Nonetheless the first evidence that splits might be starting to open up could be interesting in the context of when we might start to see the beginnings of a discussion of the need for a stepping down in the pace of rate hikes, starting next month. It’s still a big ask when there are 2 CPI prints between now and December.

Thus, the Powell press conference is likely to be just as important in the context of whether he comes across as hawkish, as he did in September.

EUR/USD – continues to slip back with the prospect of a move towards the 0.9750 area and trend line support from the recent lows.
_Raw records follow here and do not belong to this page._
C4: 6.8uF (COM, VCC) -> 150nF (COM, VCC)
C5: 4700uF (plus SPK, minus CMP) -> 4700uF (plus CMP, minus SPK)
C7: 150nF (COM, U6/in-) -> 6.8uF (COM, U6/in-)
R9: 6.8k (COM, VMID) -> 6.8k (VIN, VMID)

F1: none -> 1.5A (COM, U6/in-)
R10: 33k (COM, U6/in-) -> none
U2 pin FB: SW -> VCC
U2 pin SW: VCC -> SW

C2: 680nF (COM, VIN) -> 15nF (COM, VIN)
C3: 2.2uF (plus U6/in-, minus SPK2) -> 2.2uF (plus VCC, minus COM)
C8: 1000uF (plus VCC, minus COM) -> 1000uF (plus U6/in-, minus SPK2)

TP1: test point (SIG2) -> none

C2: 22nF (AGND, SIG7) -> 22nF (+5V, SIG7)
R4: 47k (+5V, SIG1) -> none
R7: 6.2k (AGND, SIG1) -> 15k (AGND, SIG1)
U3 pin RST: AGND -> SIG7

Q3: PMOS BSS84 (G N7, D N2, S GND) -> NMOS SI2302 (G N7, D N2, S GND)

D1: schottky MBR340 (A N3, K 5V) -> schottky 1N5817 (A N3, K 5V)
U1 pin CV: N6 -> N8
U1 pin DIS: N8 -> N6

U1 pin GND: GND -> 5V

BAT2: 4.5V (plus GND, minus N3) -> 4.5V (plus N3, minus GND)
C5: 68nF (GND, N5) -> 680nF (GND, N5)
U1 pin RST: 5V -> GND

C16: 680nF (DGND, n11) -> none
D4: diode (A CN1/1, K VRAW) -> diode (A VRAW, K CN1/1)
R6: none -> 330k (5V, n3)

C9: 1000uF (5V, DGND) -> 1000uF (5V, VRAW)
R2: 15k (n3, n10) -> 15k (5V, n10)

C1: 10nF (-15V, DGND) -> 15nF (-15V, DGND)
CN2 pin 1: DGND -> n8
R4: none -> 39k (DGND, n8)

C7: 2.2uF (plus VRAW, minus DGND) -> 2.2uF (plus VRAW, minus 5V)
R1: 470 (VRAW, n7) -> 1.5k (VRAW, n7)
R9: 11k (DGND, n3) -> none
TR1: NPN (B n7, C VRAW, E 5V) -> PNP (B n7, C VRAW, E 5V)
While above this line we could still see a return to the parity area. Resistance currently at the 0.9970 area. 

GBP/USD – continues to slip lower with the prospect of a retest of the 1.1370 area and 50-day SMA, after failing at trend line resistance from the highs this year. A move below 1.1360 opens a retest of the 1.1100 area.

EUR/GBP – edging back towards the 0.8650 area but needs to break above to re-target the 50-day SMA.  A move below the 0.8570 area could well see further weakness towards the 200-day SMA and the 0.8500 area.

USD/JPY – still looks well supported after last week’s dip to 145.10. A move through the 149.20 area retargets the 150.00 area.